It should not be compulsory for the history of the land wars to be taught in schools, Education Minister Hekia Parata says, because "it is not the New Zealand way".
Māori MPs were last month urged to back a petition calling for a national day to commemorate the New Zealand land wars, and support the history of the wars being taught to students.
An estimated 1 million hectares of land was taken by the Crown in the 1800s and early 1900s.
Almost 3000 people, most of them Māori, died in the conflicts between government forces and Māori.
The petition attracted 12,000 signatures, but the Ministry of Education responded by said that schools already had the tools they needed.
Today Education Minister Hekia Parata, speaking to RNZ's Māori issues correspondent Mihingarangi Forbes on TV3's The Hui - maintained that position.
She indicated parents should instead join a school's board of trustees if they had an issue with what their children were being taught.
"I'm not going to make it compulsory ... that is not the New Zealand way, we do not compel specific things, I'm not requiring every school to teach (computer) coding even though there is a community who wants that.

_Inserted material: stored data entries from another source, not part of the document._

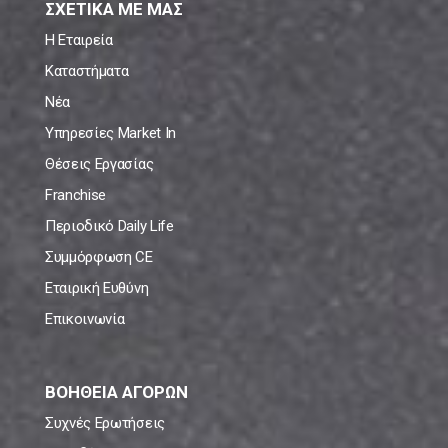
ΣΧΕΤΙΚΑ ΜΕ ΜΑΣ
Η Εταιρεία
Καταστήματα
Νέα
Υπηρεσίες Market In
Θέσεις Εργασίας
Franchise
Περιοδικό Daily Life
Συμμόρφωση CE
Εταιρική Ευθύνη
Επικοινωνία
ΒΟΗΘΕΙΑ ΑΓΟΡΩΝ
Συχνές Ερωτήσεις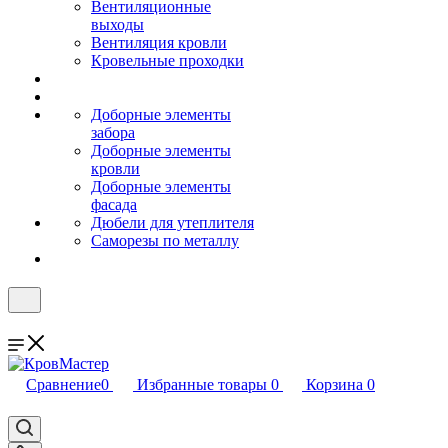
Вентиляционные
выходы
Вентиляция кровли
Кровельные проходки
Доборные элементы
забора
Доборные элементы
кровли
Доборные элементы
фасада
Дюбели для утеплителя
Саморезы по металлу
Сравнение
0
Избранные товары
0
Корзина
0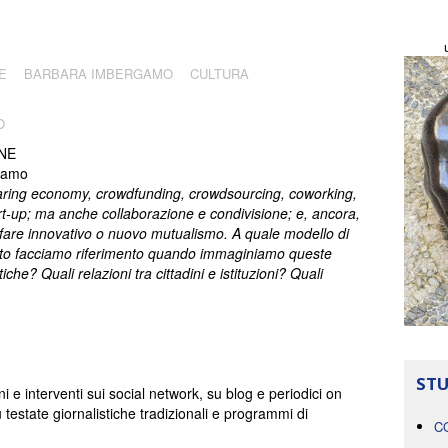
E
BARBARA IMBERGAMO
CULTURA
O
NE
gamo
ring economy, crowdfunding, crowdsourcing, coworking,
rt-up; ma anche collaborazione e condivisione; e, ancora,
fare innovativo o nuovo mutualismo. A quale modello di
to facciamo riferimento quando immaginiamo queste
tiche? Quali relazioni tra cittadini e istituzioni? Quali
STU
ni e interventi sui social network, su blog e periodici on
testate giornalistiche tradizionali e programmi di
C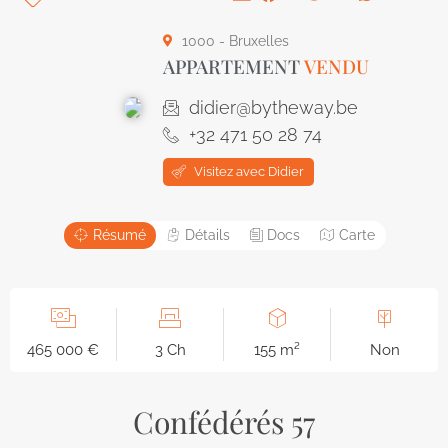
1000 - Bruxelles
APPARTEMENT
VENDU
didier@bytheway.be
+32 471 50 28 74
Visitez avec Didier
Résumé
Détails
Docs
Carte
465 000 €
3 Ch
155 m²
Non
Confédérés 57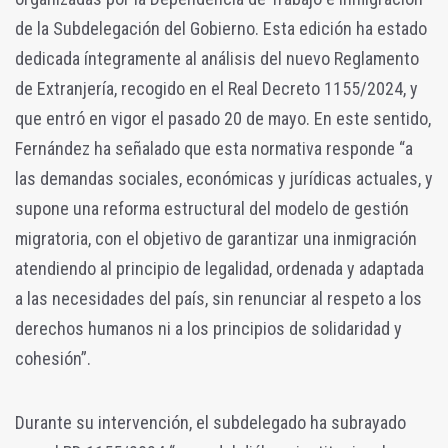
de la Subdelegación del Gobierno. Esta edición ha estado
dedicada íntegramente al análisis del nuevo Reglamento
de Extranjería, recogido en el Real Decreto 1155/2024, y
que entró en vigor el pasado 20 de mayo. En este sentido,
Fernández ha señalado que esta normativa responde “a
las demandas sociales, económicas y jurídicas actuales, y
supone una reforma estructural del modelo de gestión
migratoria, con el objetivo de garantizar una inmigración
atendiendo al principio de legalidad, ordenada y adaptada
a las necesidades del país, sin renunciar al respeto a los
derechos humanos ni a los principios de solidaridad y
cohesión”.
Durante su intervención, el subdelegado ha subrayado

"What has to happen is the schools, with their parents, make those decisions," she told the programme.
Ms Parata said New Zealand had a world class curriculum that, for 28 years, had not said what a school must actually teach.
Instead, that decision was left to parents and whānau.
"We have a very high trust education system and what we're trying to encourage schools to do is to teach local stories.
"So whether it's in history, or science or maths - choose examples that are meaningful and relevant for kids that they can see in their local environment," she said.
Ms Parata agreed this meant students should talk to mana whenua to learn about their history, but acknowledged more could be done.
"It isn't as widespread yet as I would like it to be ... but we have the same calls for financial literacy, for coding.
"I think a rich programme of who we are, where we came from, who settled Otorohanga or Ruatōria or where ever is an important part of education.
"We don't enforce it because we don't have compulsion ... we encourage our schools to make choices," she said.
Ms Parata said it was school boards and principals that made those choices.
"Every board election time we encourage parents to run for their board because in our system the boards absolutely can be very clear with their principal about what they want to see being taught."
Ms Parata said she agreed the history was rich and important for schools to deliver, but it was impossible to tell which schools were not delivering because the topics they taught were not surveyed.